▶ [Exercise requirements]: Repeat exactly, and only, the lines below starting at the line that contains "right wrist: (719, 219)" and ending at the line that contains "left knee: (157, 447)", inclusive of both.

Segment Start: Input data

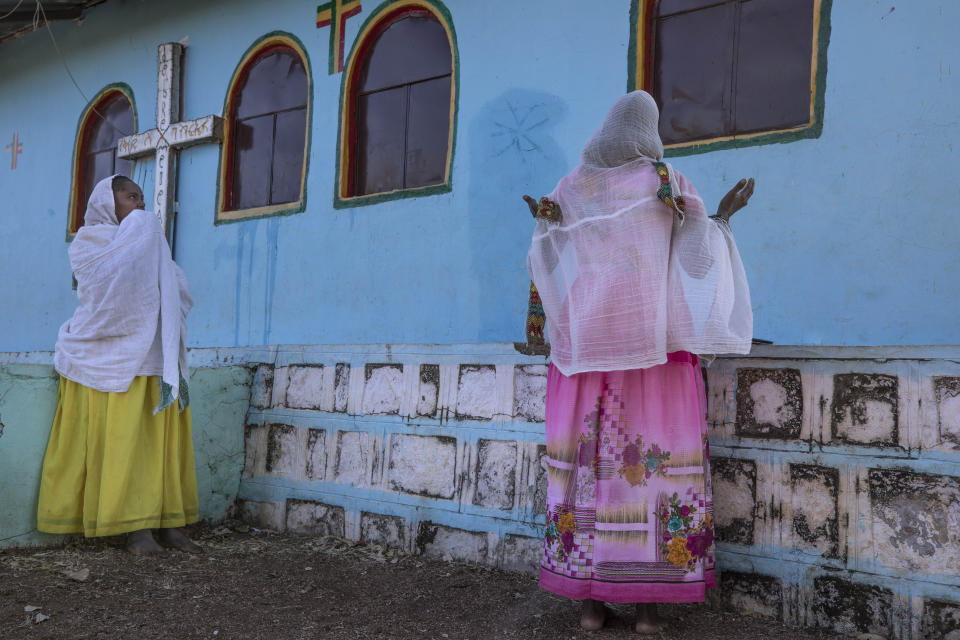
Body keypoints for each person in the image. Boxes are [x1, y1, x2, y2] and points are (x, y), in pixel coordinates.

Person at [524, 91, 755, 633]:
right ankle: (647, 611)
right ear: (646, 133)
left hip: (584, 350)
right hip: (652, 349)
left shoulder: (568, 189)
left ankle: (590, 605)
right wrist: (719, 219)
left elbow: (546, 257)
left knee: (586, 472)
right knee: (649, 475)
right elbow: (697, 261)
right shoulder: (665, 182)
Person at [37, 175, 201, 557]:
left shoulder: (148, 240)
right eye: (130, 197)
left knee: (157, 447)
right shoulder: (89, 242)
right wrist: (143, 234)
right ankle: (136, 530)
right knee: (126, 446)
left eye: (141, 198)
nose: (139, 206)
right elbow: (110, 290)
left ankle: (170, 524)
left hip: (155, 357)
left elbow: (176, 288)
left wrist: (146, 239)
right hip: (108, 356)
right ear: (107, 203)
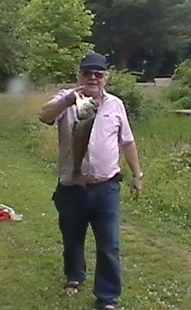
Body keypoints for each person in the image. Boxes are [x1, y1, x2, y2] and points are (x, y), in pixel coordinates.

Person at [38, 52, 143, 310]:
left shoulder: (116, 104)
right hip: (71, 187)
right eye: (88, 73)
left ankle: (107, 298)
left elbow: (127, 142)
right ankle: (75, 276)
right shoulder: (66, 99)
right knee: (72, 238)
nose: (93, 78)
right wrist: (67, 100)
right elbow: (44, 116)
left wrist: (137, 175)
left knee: (109, 244)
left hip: (106, 187)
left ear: (106, 77)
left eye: (99, 74)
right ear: (80, 75)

Segment End: Input data

▶ [Answer space]:
right wrist: (719, 219)
left elbow: (546, 257)
left knee: (586, 472)
right knee: (649, 475)
right elbow: (697, 261)
right shoulder: (665, 182)
Person at [37, 175, 201, 557]:
left shoulder: (148, 240)
right eye: (130, 197)
left knee: (157, 447)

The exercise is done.